Substance abuse can affect anyone at any point within his or her life, and even within remote communities, these are problems that people struggle with. Nunavut has not been hit as hard with the opioid problem as the rest of Canada. Much of this is because of the sparse population and remoteness with many of the communities. However, according to the Canadian Center on Substance Use and Addiction (CCSA), in 2014 substance abuse cost $96 million dollars. The overall cost was associated with lost productivity followed by healthcare. Alcohol abuse in the territory was estimated to cost residents close to $56 million. Anyone struggling with addiction, such as a hydrocodone addiction will need help, and treatment is available out-of-territory. This is common for people who battle addiction in the territories. Because of the lack of treatment resources, many residents have to travel to the provinces for help. However, local community support is available to help people in need. Opioid addiction is a dangerous problem, and if the right help is not gotten the addiction does become worse. When you are choosing treatment, you should start with medical detox. A medically supervised detox helps the patient manage the withdrawal symptoms prior to entering treatment.

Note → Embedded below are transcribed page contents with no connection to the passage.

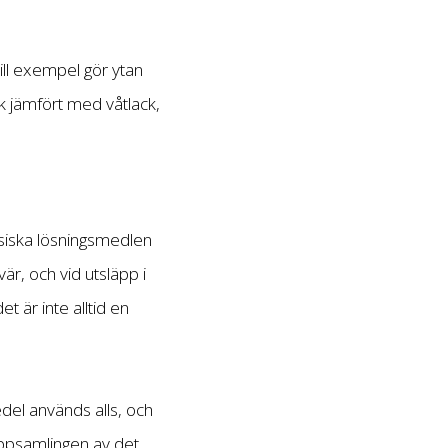
ll exempel gör ytan
ck jämfört med våtlack,
assiska lösningsmedlen
är, och vid utsläpp i
 är inte alltid en
del används alls, och
uppsamlingen av det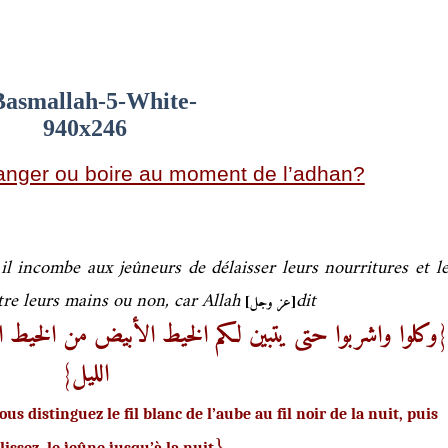
manger ou boire au moment de l’adhan?
il incombe aux jeûneurs de délaisser leurs nourritures et l
ntre leurs mains ou non, car Allah
dit
[عز وجل]
وكلوا واشربوا حتى يتبين لكم الخيط الأبيض من الخيط الأ
{
}
الليل
s distinguez le fil blanc de l’aube au fil noir de la nuit, puis
{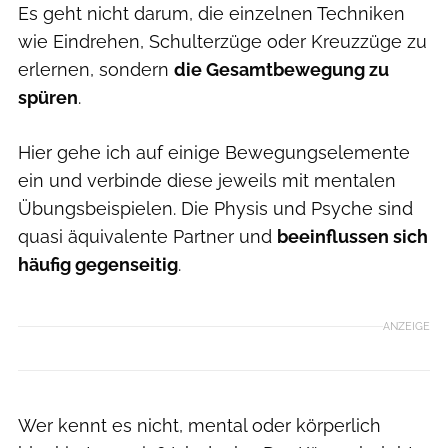
Es geht nicht darum, die einzelnen Techniken
wie Eindrehen, Schulterzüge oder Kreuzzüge zu
erlernen, sondern
die Gesamtbewegung zu
spüren
.
Hier gehe ich auf einige Bewegungselemente
ein und verbinde diese jeweils mit mentalen
Übungsbeispielen. Die Physis und Psyche sind
quasi äquivalente Partner und
beeinflussen sich
häufig gegenseitig
.
ANZEIGE
Wer kennt es nicht, mental oder körperlich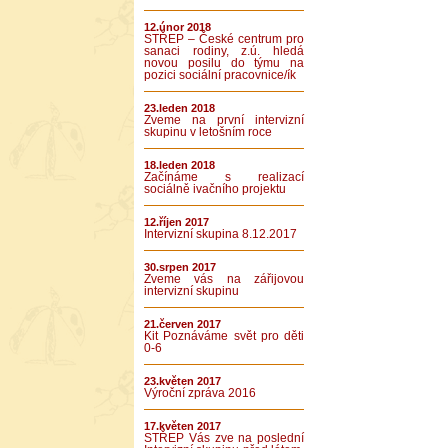
12.únor 2018
STŘEP – České centrum pro
sanaci rodiny, z.ú. hledá
novou posilu do týmu na
pozici sociální pracovnice/ík
23.leden 2018
Zveme na první intervizní
skupinu v letošním roce
18.leden 2018
Začínáme s realizací
sociálně ivačního projektu
12.říjen 2017
Intervizní skupina 8.12.2017
30.srpen 2017
Zveme vás na zářijovou
intervizní skupinu
21.červen 2017
Kit Poznáváme svět pro děti
0-6
23.květen 2017
Výroční zpráva 2016
17.květen 2017
STŘEP Vás zve na poslední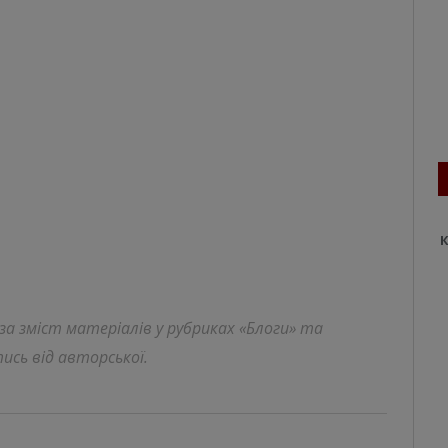
К
 за зміст матеріалів у рубриках «Блоги» та
ись від авторської.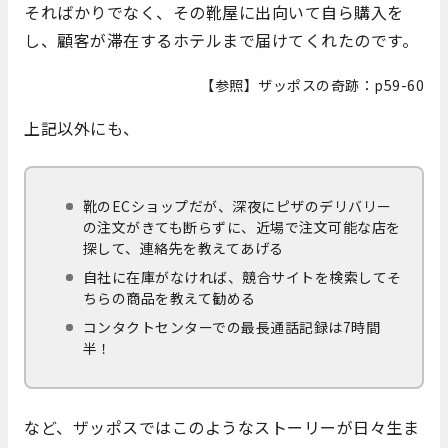
そればかりでなく、その靴屋に出向いて自ら購入を
し、顧客が滞在するホテルまで届けてくれたのです。
【参照】ザッポスの奇跡：p59-60
上記以外にも、
靴のECショップだが、深夜にピザのデリバリー
の注文がきても断らずに、近場で注文可能な店を
探して、連絡先を教えてあげる
自社に在庫がなければ、競合サイトを検索してそ
ちらの商品を教えて勧める
コンタクトセンターでの最長通話記録は7時間
半！
など、ザッポスではこのようなストーリーが日々生ま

Some opioid addicts will choose medication-assisted treatment using buprenorphine and suboxone. This is done during detox to help with withdrawal symptoms, and then throughout therapy to manage cravings. Any type of MAT program is done alongside behavioral counseling and therapy, and this is the only way this type of treatment is effective. It is also important for a patient to detox off the medication once they have completed treatment. Continuing to work on sobriety may be difficult when you have to rely on medication to maintain your sobriety. Hydrocodone is an addictive substance, but with the right help someone who is abusing it can make a full recovery.